• **Material for this exercise**:

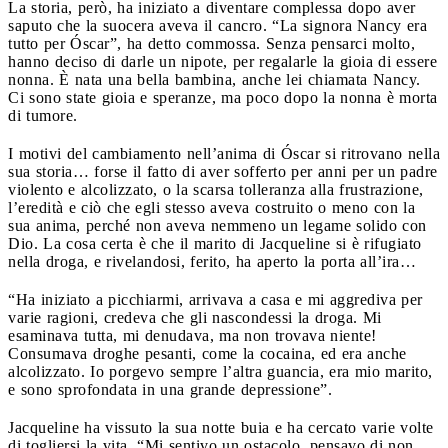
La storia, però, ha iniziato a diventare complessa dopo aver
saputo che la suocera aveva il cancro. “La signora Nancy era
tutto per Óscar”, ha detto commossa. Senza pensarci molto,
hanno deciso di darle un nipote, per regalarle la gioia di essere
nonna. È nata una bella bambina, anche lei chiamata Nancy.
Ci sono state gioia e speranze, ma poco dopo la nonna è morta
di tumore.
I motivi del cambiamento nell’anima di Óscar si ritrovano nella
sua storia… forse il fatto di aver sofferto per anni per un padre
violento e alcolizzato, o la scarsa tolleranza alla frustrazione,
l’eredità e ciò che egli stesso aveva costruito o meno con la
sua anima, perché non aveva nemmeno un legame solido con
Dio. La cosa certa è che il marito di Jacqueline si è rifugiato
nella droga, e rivelandosi, ferito, ha aperto la porta all’ira…
“Ha iniziato a picchiarmi, arrivava a casa e mi aggrediva per
varie ragioni, credeva che gli nascondessi la droga. Mi
esaminava tutta, mi denudava, ma non trovava niente!
Consumava droghe pesanti, come la cocaina, ed era anche
alcolizzato. Io porgevo sempre l’altra guancia, era mio marito,
e sono sprofondata in una grande depressione”.
Jacqueline ha vissuto la sua notte buia e ha cercato varie volte
di togliersi la vita. “Mi sentivo un ostacolo, pensavo di non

• **Task**:
The line containing "Jacqueline ha vissuto" and each line after it through the end of the listing above must be printed exactly, with nothing added.

• **Solution for this exercise**:
Jacqueline ha vissuto la sua notte buia e ha cercato varie volte
di togliersi la vita. “Mi sentivo un ostacolo, pensavo di non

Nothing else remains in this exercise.